Although Apple has removed many apps that clearly violate its app developer guidelines, others seem to be removed merely for having a whiff of controversy, like the Bang With Friends app that was removed last week. Although Apple certainly has every right to ban apps that clearly break the rules, removing apps without clear cause can be detrimental to the overall App Store environment.

More importantly, the seemingly arbitrary nature of some of the app bans creates a precedent for Apple to use its dictatorial banning powers for more nefarious means – such as banning a company’s app in order to pressure it into agreeing to an unrelated contract. Although many commentators speculate that the Bang With Friends app was likely removed for its racy title, a Bang With Friends spokesperson said Apple had not yet revealed its reason for the ban.

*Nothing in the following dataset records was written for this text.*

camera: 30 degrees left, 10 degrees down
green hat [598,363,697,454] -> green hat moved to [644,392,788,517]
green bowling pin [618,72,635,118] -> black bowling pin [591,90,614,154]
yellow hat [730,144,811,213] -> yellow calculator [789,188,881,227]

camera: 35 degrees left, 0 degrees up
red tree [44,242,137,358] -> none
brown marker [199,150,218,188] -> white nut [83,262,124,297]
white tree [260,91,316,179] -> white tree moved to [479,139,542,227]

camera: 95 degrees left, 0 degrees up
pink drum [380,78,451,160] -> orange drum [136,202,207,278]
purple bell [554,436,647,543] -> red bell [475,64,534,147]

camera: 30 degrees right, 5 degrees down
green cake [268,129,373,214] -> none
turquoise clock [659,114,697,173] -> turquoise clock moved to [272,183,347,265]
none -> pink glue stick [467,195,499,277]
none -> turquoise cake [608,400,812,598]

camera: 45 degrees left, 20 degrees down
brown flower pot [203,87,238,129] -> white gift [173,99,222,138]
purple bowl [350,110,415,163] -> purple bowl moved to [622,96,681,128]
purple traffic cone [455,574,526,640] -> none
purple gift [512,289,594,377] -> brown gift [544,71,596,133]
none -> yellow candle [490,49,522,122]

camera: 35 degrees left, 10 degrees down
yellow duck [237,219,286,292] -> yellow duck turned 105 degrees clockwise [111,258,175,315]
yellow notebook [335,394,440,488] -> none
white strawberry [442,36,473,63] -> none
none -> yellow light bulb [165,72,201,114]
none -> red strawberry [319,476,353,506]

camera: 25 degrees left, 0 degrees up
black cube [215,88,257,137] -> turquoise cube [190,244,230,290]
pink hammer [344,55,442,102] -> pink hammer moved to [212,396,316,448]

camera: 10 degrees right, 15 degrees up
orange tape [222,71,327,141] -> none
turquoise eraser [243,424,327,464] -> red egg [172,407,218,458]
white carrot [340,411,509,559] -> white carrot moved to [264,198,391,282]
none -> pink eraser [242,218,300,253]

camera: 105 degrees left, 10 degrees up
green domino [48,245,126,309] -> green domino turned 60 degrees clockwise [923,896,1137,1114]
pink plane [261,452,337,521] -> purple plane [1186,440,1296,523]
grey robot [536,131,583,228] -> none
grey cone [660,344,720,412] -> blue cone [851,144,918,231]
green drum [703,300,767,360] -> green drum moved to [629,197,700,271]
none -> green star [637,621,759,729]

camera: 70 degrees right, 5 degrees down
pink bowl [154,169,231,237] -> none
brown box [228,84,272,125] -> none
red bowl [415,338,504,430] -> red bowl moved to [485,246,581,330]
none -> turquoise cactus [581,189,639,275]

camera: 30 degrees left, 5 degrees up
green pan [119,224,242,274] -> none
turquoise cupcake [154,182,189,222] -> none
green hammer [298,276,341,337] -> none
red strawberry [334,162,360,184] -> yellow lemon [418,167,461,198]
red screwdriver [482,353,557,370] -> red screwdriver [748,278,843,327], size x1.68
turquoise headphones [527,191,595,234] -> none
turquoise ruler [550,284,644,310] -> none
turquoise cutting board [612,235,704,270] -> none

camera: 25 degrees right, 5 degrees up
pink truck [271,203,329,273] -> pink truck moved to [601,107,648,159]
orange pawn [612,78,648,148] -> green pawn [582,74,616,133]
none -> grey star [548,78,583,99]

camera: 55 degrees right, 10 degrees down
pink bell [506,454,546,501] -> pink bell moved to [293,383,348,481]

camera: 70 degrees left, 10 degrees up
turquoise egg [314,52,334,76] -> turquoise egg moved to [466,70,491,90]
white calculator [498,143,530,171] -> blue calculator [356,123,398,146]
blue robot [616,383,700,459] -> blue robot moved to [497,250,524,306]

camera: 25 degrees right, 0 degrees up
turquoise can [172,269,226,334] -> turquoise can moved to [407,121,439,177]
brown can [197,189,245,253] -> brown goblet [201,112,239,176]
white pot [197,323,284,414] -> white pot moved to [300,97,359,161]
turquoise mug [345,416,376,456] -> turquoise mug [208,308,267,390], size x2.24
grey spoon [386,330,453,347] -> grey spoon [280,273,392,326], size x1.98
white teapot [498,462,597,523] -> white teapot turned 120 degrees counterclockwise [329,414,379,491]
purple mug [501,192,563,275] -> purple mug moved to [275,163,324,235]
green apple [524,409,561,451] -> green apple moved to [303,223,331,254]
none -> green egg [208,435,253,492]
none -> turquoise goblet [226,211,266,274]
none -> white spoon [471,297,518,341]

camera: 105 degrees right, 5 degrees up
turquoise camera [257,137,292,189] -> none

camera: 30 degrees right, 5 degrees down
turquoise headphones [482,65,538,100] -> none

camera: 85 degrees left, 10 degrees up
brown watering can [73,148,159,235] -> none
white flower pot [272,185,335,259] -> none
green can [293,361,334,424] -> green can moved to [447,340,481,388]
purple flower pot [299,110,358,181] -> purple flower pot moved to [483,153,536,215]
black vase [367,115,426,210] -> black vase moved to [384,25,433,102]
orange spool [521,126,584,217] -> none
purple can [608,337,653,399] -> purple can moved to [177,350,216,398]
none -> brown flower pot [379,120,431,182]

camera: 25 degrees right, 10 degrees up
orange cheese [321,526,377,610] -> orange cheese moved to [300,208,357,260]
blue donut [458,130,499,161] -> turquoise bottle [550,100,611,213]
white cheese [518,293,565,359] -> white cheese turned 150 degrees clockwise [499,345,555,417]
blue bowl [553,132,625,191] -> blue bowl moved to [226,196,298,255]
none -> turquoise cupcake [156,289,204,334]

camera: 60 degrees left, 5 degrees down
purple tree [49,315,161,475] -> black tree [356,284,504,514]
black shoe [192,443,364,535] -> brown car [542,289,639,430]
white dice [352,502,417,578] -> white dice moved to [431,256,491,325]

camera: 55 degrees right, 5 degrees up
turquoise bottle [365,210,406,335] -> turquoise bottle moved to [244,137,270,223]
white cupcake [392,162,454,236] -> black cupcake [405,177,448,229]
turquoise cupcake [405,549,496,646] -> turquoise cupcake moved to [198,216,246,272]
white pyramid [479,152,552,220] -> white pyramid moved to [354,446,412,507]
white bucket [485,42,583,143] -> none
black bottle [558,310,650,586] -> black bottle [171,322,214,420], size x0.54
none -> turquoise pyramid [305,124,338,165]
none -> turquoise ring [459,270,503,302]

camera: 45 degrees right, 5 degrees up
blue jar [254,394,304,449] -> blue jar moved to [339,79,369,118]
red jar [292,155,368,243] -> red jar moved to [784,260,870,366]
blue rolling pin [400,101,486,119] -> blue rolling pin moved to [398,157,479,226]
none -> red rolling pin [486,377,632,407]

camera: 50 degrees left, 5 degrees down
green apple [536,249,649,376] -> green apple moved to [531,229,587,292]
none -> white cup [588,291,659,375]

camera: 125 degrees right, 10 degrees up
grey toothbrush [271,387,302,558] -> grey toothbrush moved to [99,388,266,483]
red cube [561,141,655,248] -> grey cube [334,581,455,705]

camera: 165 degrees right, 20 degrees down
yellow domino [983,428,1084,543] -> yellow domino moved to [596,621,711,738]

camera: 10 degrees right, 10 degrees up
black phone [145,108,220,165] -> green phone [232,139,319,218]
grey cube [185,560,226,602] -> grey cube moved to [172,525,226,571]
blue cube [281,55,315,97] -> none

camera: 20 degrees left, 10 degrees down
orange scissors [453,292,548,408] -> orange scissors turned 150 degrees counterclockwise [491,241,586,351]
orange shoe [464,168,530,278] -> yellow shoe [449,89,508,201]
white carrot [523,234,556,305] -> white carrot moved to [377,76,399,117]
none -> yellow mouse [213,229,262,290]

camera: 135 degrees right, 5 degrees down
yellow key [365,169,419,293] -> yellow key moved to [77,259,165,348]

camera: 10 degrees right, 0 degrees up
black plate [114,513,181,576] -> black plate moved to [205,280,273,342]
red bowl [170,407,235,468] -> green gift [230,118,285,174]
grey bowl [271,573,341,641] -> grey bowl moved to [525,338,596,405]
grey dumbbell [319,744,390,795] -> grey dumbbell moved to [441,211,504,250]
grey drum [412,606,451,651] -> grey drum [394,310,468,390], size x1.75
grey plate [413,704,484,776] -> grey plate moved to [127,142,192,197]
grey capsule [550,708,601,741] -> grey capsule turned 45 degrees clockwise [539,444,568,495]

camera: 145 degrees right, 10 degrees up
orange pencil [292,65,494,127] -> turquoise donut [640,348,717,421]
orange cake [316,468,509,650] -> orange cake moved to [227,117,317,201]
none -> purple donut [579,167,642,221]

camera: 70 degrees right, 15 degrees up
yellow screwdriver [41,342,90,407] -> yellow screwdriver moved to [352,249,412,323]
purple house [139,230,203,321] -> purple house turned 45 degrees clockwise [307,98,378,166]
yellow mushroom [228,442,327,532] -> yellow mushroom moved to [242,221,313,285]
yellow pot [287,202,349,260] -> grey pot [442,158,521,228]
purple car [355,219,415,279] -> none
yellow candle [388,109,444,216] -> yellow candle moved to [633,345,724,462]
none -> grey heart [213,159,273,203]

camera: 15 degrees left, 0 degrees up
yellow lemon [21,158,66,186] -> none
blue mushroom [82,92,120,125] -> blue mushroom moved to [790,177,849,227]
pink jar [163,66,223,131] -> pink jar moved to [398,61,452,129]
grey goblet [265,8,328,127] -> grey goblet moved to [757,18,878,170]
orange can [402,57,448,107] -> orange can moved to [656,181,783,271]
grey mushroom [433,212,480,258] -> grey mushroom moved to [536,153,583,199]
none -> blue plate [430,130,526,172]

Even when Apple bans an app like AppGratis that probably did violate the developer guidelines, it seems to prefer to remain tight-lipped about its reasoning. Simon Dawlat, the CEO of AppGratis, complained that “The first communication from Apple we received was an email sent to us after our App had been removed.” Although Apple was probably justified in its ban of AppGratis, keeping the process opaque still creates the appearance of arbitrariness.

There’s nothing wrong with enforcing the rules. However, it would benefit Apple’s users and developers for the rules to be clearly explicated and referenced when Apple decides to enforce a ban. This helps to create an atmosphere of fairness as well as protect Apple from accusations of using its app-banning powers as a tool to punish unwilling business associates.